| PROBLEM TO SOLVE |
Every record is to be restated exactly, with nothing left out.

| SUPPLIED ENTRIES |
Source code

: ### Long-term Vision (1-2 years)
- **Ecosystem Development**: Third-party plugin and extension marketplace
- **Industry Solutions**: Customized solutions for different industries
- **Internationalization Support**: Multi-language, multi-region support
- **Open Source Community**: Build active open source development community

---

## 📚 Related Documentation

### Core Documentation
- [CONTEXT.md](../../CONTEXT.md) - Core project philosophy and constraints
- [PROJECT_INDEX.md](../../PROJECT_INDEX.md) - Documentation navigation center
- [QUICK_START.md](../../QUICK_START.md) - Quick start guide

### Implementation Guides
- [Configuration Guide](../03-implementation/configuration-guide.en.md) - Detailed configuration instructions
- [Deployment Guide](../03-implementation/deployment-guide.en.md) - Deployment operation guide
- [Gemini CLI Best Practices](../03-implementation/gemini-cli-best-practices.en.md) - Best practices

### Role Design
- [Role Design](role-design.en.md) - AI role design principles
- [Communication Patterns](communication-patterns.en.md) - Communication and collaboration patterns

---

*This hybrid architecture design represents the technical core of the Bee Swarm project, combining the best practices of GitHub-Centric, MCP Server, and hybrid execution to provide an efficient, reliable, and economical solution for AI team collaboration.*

| THE ANSWER |
Source code

: ### Long-term Vision (1-2 years)
- **Ecosystem Development**: Third-party plugin and extension marketplace
- **Industry Solutions**: Customized solutions for different industries
- **Internationalization Support**: Multi-language, multi-region support
- **Open Source Community**: Build active open source development community

---

## 📚 Related Documentation

### Core Documentation
- [CONTEXT.md](../../CONTEXT.md) - Core project philosophy and constraints
- [PROJECT_INDEX.md](../../PROJECT_INDEX.md) - Documentation navigation center
- [QUICK_START.md](../../QUICK_START.md) - Quick start guide

### Implementation Guides
- [Configuration Guide](../03-implementation/configuration-guide.en.md) - Detailed configuration instructions
- [Deployment Guide](../03-implementation/deployment-guide.en.md) - Deployment operation guide
- [Gemini CLI Best Practices](../03-implementation/gemini-cli-best-practices.en.md) - Best practices

### Role Design
- [Role Design](role-design.en.md) - AI role design principles
- [Communication Patterns](communication-patterns.en.md) - Communication and collaboration patterns

---

*This hybrid architecture design represents the technical core of the Bee Swarm project, combining the best practices of GitHub-Centric, MCP Server, and hybrid execution to provide an efficient, reliable, and economical solution for AI team collaboration.*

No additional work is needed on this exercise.